The Journal Of Albion Moonlight

Fiction

Kenneth Patchen

Inspired by one of the finest lyrics in the English language, the anonymous, pre-Shakespearean Tom O'Bedlam: "...by a knight of ghosts and shadows I am summoned am to tourney Ten leagues beyond The wide world's end–– Methinks it is no journey..." Kenneth Patchen sets off on an allegorical journey of his own in which the far boundaries of love and murder, madness and sex are sensually explored. His is the tale of a disordered pilgrimage to H. Roivas (Heavenly Savior) in which the deranged responses of individuals point up the outer madness from which they derive in a more imaginative way that social protest generally allows. A chronicle of violent fury and compassion, written when Surrealism was still vigorous and doing battle with psychotic "reality," The Journal of Albion Moonlight is the American monument to engagement.

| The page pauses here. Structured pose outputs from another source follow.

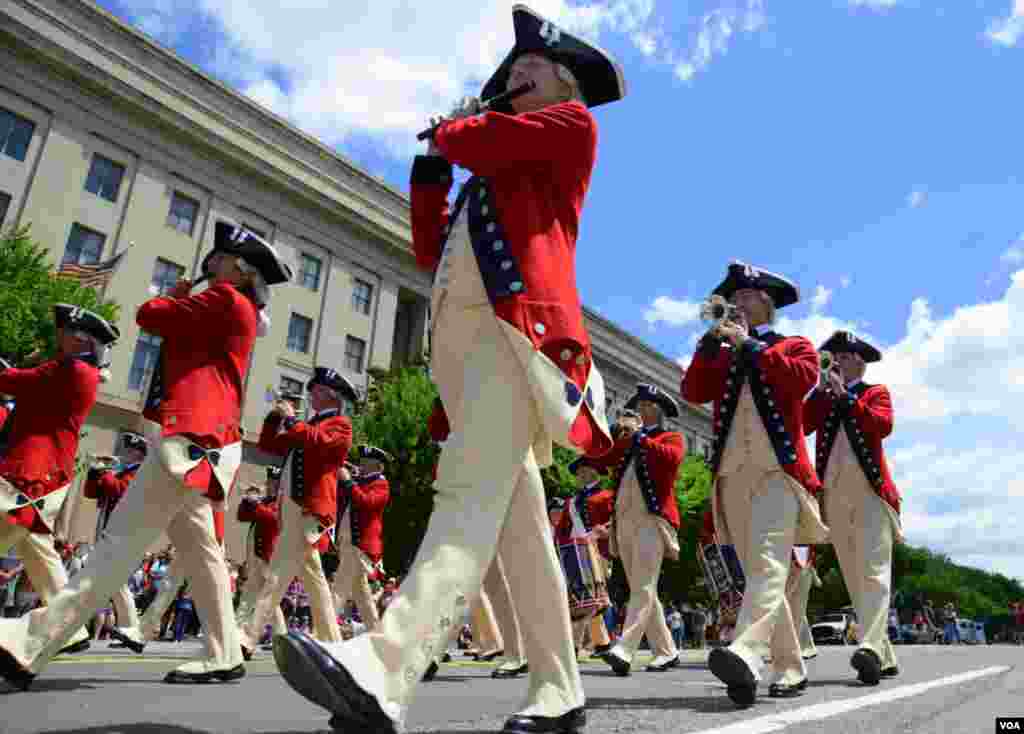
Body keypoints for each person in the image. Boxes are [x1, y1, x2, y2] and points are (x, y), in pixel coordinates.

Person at [271, 8, 625, 733]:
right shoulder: (491, 170)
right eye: (510, 73)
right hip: (463, 356)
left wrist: (455, 130)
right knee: (520, 533)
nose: (511, 79)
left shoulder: (567, 128)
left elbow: (485, 140)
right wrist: (432, 164)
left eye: (527, 71)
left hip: (513, 342)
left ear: (564, 82)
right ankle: (560, 691)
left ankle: (385, 667)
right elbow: (429, 246)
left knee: (464, 498)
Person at [0, 221, 292, 689]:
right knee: (203, 553)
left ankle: (30, 642)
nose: (208, 265)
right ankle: (223, 650)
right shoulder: (229, 307)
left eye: (216, 259)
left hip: (191, 440)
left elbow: (149, 315)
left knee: (116, 548)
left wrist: (175, 293)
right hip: (199, 441)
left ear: (237, 269)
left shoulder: (222, 300)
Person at [681, 261, 828, 705]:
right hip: (731, 472)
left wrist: (748, 345)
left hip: (777, 471)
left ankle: (745, 650)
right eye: (731, 300)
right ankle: (790, 668)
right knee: (761, 571)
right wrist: (711, 343)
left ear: (765, 302)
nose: (734, 306)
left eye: (743, 298)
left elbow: (802, 379)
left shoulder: (793, 345)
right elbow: (692, 390)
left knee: (767, 563)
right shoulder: (723, 353)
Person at [0, 305, 120, 658]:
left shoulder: (72, 369)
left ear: (80, 339)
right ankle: (70, 630)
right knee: (38, 551)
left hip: (31, 472)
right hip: (43, 471)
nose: (58, 337)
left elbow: (14, 382)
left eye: (63, 332)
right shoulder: (74, 369)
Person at [804, 330, 902, 685]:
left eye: (842, 357)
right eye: (832, 358)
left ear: (859, 361)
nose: (836, 364)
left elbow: (882, 426)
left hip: (870, 492)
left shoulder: (875, 392)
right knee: (855, 578)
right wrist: (819, 387)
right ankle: (884, 655)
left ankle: (871, 648)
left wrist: (844, 396)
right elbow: (803, 423)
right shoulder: (825, 396)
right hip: (833, 494)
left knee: (875, 571)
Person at [236, 367, 355, 658]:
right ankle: (334, 642)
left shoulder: (340, 424)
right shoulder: (307, 425)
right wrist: (276, 416)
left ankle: (247, 636)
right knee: (314, 581)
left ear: (330, 394)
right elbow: (268, 445)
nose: (309, 393)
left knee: (277, 573)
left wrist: (291, 418)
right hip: (290, 508)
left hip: (310, 510)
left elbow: (319, 442)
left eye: (314, 389)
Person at [592, 387, 684, 675]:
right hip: (625, 521)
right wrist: (613, 430)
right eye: (637, 407)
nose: (638, 412)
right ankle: (666, 652)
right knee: (643, 589)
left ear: (656, 410)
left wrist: (640, 437)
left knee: (643, 586)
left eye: (643, 406)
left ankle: (624, 648)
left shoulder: (669, 437)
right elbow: (600, 459)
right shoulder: (628, 443)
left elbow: (671, 459)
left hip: (651, 520)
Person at [83, 431, 148, 649]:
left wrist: (106, 471)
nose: (125, 454)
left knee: (110, 581)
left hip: (121, 533)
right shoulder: (120, 471)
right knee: (113, 582)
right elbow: (91, 493)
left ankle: (130, 629)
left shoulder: (139, 472)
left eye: (130, 450)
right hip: (104, 529)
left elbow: (120, 490)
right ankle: (131, 629)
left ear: (140, 454)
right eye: (125, 450)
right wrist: (94, 472)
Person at [331, 446, 391, 635]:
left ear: (379, 467)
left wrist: (349, 481)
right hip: (347, 543)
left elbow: (367, 503)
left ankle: (324, 631)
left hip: (360, 546)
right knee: (362, 594)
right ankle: (377, 633)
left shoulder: (381, 485)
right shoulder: (359, 482)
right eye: (361, 463)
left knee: (338, 589)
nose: (362, 467)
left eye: (367, 464)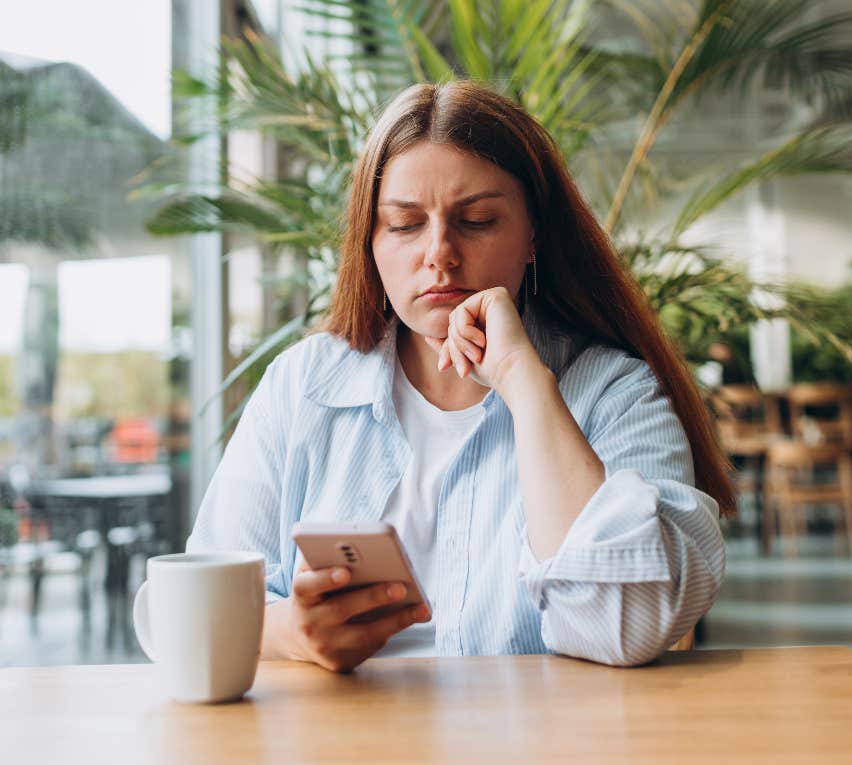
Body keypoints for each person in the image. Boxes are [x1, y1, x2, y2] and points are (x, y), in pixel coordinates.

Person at [188, 81, 732, 672]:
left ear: (533, 238)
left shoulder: (614, 392)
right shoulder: (304, 386)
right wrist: (292, 633)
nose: (439, 254)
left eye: (476, 220)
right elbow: (192, 605)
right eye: (403, 225)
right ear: (369, 242)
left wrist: (526, 383)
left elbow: (627, 624)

Like Camus, Kenneth Patchen is anti-cool, anti-hip, anti-beat. Henry Miller said: "The Journal of Albion Moonlight is a work of unmistakable genius. Nothing like it has been written...in all English literature it stands alone... I know of no other American writer capable of giving us such a...truthful, fearless and harrowing account...Albion Moonlight is the most naked figure of a man I have encountered in all literature."